For filings outside the XBRL stream (older accounts, CIC abridged filings, etc.), original PDFs are obtained via the Companies House document API and stored locally for extraction.
Community Interest Reports are filed as part of the same PDF accounts package for CICs and are extracted alongside the financial line items.
The project Spine
(data/input/spine/TSCS_spine.spine.csv) is the deduplicated
register of UK third-sector and civil-society organisations. It is the
inclusion list for the dataset and the source of uid,
is_cic, and source_register.
For each (company_number, fy) pair, the pipeline prefers
current-year filings over prior-year companion rows. Same-source duplicate
rows (e.g. balance-sheet vs P&L sections of the same filing) are
coalesced by taking the first non-null value per column.
Where both XBRL and PDF sources cover the same
(company_number, fy), the XBRL row is preferred. The PDF row
is dropped and not retained as a duplicate.
fy is normalised to integer-string. Where fy
is blank but balance_sheet_date is populated, fy
is derived (with a one-year offset for prior-year companion rows).
Missing fye is imputed from the company’s most common
financial-year-end month-day.
XBRL stores expenses and liabilities as positive magnitudes; PDF
extractions sometimes preserve negative accounting signs. The pipeline
applies abs() to nine sign-aware columns
(creditors_*, cost_sales,
administrative_expenses, etc.) so both sources use the same
convention.
Only company numbers present in the Spine are retained.
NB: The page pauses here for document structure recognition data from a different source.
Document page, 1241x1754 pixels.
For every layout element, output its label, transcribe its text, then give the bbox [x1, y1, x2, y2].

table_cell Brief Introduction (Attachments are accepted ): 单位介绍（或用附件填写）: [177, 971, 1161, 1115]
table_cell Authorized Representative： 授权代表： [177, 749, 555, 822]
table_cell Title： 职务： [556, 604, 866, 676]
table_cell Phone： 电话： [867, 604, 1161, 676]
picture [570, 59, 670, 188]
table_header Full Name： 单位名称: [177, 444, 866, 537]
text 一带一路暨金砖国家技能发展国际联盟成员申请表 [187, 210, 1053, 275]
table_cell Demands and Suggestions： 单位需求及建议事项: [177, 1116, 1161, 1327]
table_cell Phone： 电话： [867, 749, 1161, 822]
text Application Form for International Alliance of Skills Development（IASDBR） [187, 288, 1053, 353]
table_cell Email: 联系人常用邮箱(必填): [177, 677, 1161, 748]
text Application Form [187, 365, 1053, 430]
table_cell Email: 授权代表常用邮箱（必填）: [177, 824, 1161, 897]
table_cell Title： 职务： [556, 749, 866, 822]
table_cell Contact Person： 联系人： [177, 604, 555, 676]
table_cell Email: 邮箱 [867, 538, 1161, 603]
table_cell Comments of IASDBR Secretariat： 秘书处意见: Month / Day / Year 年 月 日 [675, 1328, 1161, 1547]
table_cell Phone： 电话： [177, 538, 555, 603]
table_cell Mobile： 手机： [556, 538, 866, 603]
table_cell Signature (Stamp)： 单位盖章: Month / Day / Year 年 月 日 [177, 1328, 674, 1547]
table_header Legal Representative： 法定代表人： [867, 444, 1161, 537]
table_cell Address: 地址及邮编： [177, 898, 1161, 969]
A left-join on
uid populates is_cic and the derived
csotype.
The end-to-end pipeline lives in
code/companies-house/:
pdf_accounts_extraction/openai-api/ — PDF-to-JSON
extraction (rendering, batch submission, batch processing).pdf_accounts_extraction/xbrl_format_conversion/ —
JSON-to-XBRL column schema conversion, label mapping, dataset
merge, and public-zip publishing.reporting/guidance/ — this guidance document
generator.Managed via the uv
package manager. Run
python code/companies-house/pdf_accounts_extraction/xbrl_format_conversion/dependencies.py
to install conversion-pipeline dependencies; analogous scripts cover the
other modules.
cd code/companies-house/pdf_accounts_extraction/xbrl_format_conversion python run_pipeline.py stage3 # convert PDF JSON -> XBRL columns python run_pipeline.py merge # merge XBRL + PDF python run_pipeline.py publish-tcss # bundle + publish
The release repository is at github.com/uk-third-sector-database/tso-database-builder.